Nachtwanderung (5) – Ich seh den Sternenhimmel

Hier warten ja zum Glück keine Blechbläser. Man muss auch vergessen können. Wenn man zum Beispiel schöpferisch arbeiten will, darf man sich nicht dauernd mit alten Erinnerungen und Erfahrungen belasten. Dann kann man keine neuen gedanklichen Wege gehen. Eine Romantisierung der Vergangenheit liegt mir sowieso fern. Als Kind fand ich im Liboriusblatt eine Bastelanleitung für eine Sternenhimmel- Beobachtungsstation. Ich hab sie eifrig nachgebaut, doch irgendwie fehlte in der Anleitung das Wichtigste. Wie kriege ich den Sternenhimmel in meine Beobachtungsstation gespiegelt? Ich habe das ganze Liboriusblatt abgesucht, ob sie vielleicht die Seiten vertauscht hätten und die Anleitung noch irgendwo weiter ging. Leider blieb meine Beobachtungsstation unvollendet. Und darüber war ich noch lange Zeit enttäuscht. Wie einfach hingegen kann ein heutiges Kind sich die wunderbarsten Weltraumbilder im Internet angucken.

Du hast Recht. Wenn wir jetzt in den Sternenhimmel schauen, kann uns das Internet gestohlen bleiben. Von unten auf dem Bahndamm aus gesehen ist der Sternenhimmel kein astronomischer Untersuchungsgegenstand, sondern eine unermesslich hohe Halle, in der ferne Lichter funkeln. So einsam und mausklein unterm Himmelszelt packt einen die Ehrfurcht vor den Dimensionen. Man muss nur lange genug hoch schauen.

Am 12. April 1961 wurde der sowjetische Kosmonaut Juri Alexejewitsch Gagarin als erster Mensch ins Weltall geschossen. Er hat dort oben auch nach dem lieben Gott Ausschau gehalten und später gesagt, er hätt ihn nicht gesehen. Seither hoffen ja manche, dass dann wenigstens Außerirdische die Erde umkreisen mögen, ein waches Auge auf alles haben und gegebenenfalls herunter kommen, um die Fehler ausmerzen, die der Mensch begangen hat.

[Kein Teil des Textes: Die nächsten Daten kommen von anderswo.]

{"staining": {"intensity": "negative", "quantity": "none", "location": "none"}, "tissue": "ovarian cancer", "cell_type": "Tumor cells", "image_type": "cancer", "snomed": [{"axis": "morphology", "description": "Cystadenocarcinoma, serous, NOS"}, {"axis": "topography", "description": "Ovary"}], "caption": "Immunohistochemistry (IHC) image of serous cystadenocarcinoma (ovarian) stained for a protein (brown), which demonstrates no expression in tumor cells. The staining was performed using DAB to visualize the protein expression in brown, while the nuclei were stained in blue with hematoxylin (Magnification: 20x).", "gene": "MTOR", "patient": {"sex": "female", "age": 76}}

Wir sind jetzt auf der Höhe von Frixheim. In Frixheim hat man keinen Kirchturm, darum können wir das kleine Dorf nicht sehen. Hier ist der Bahndamm breit genug, dass ein Ufo gut landen könnte.

Ein Brausen in der Luft, sphärisches Sirren und irrwitziges Lichterspiel. Wir halten uns die Ohren und stehen starr vor Staunen. Da holt man uns auch schon über eine Rampe herein, wir „passieren mehrere Walzen und tauchen in Säure. Dann kommen wir mit einigen Leichen in nähere Berührung.“ Nachdem man unsere geistige Struktur untersucht hat, kriegen wir den großen Raddada zu sehen. Der schickt uns wieder in die Welt zurück mit der Weisung: „Malen Sie Flamingos!“

Du wunderst dich? Ja, wissen wir denn, welche Wertvorstellungen Außerirdische haben? Dem Maler Sigmar Polke ist es jedenfalls so ergangen. Zuerst haben ihm höhere Wesen befohlen, bei einem Bild die obere Ecke rechts schwarz zu malen, dann haben sie ihm gesagt: Malen Sie Flamingos! Vielleicht finden die fürsorglichen Außerirdischen es am besten, wenn die Menschen den ganzen Tag Flamingos malen. Dann würden der Welt die anderen Untaten erspart bleiben.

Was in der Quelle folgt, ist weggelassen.